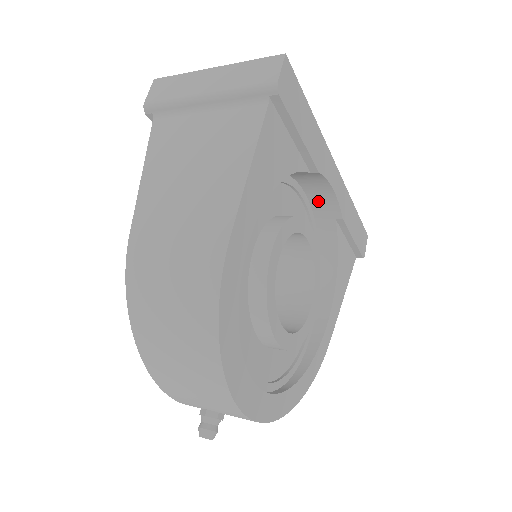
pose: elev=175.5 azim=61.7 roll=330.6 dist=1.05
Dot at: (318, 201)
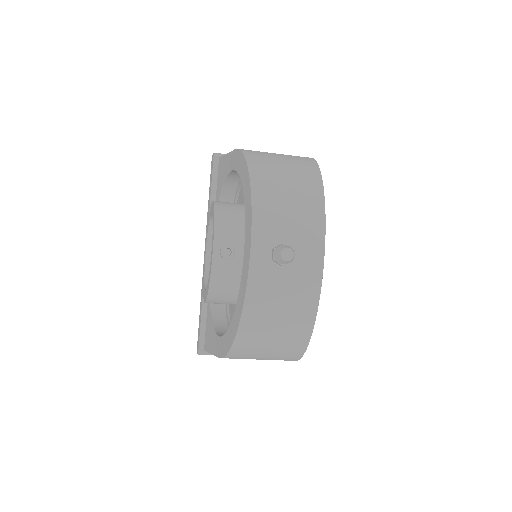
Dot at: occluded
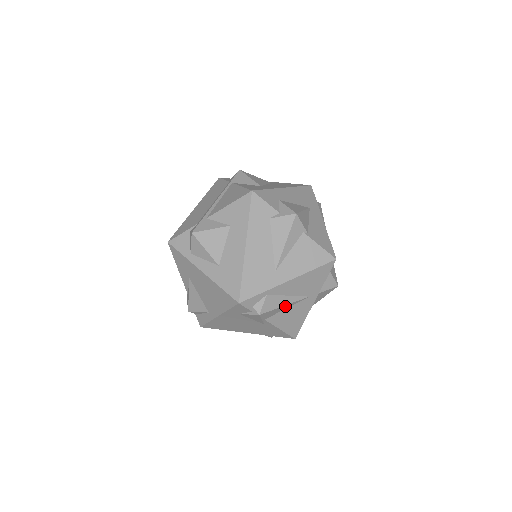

──────────

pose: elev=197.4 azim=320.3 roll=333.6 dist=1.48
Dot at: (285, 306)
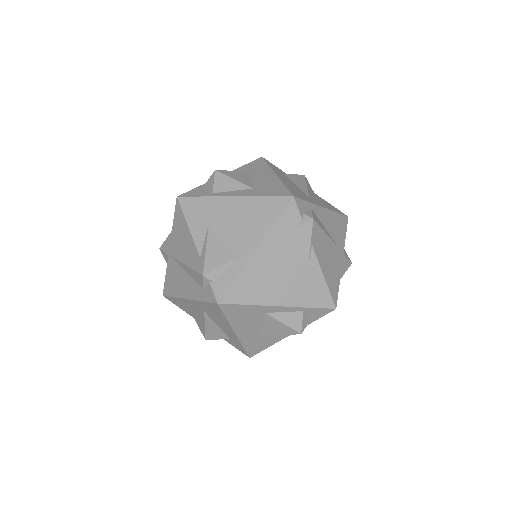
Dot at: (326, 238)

──────────

### [TASK INSTRUCTIONS]
Give the data as a numbered list, starting with the line that contains "pose: elev=197.4 azim=320.3" and going on through the line that contains "Dot at: (326, 238)". Omit blank lines, and leave the pictures out of your answer.

### [ANSWER FOR THIS EXERCISE]
1. pose: elev=197.4 azim=320.3 roll=333.6 dist=1.48
2. Dot at: (285, 306)
3. Dot at: (326, 238)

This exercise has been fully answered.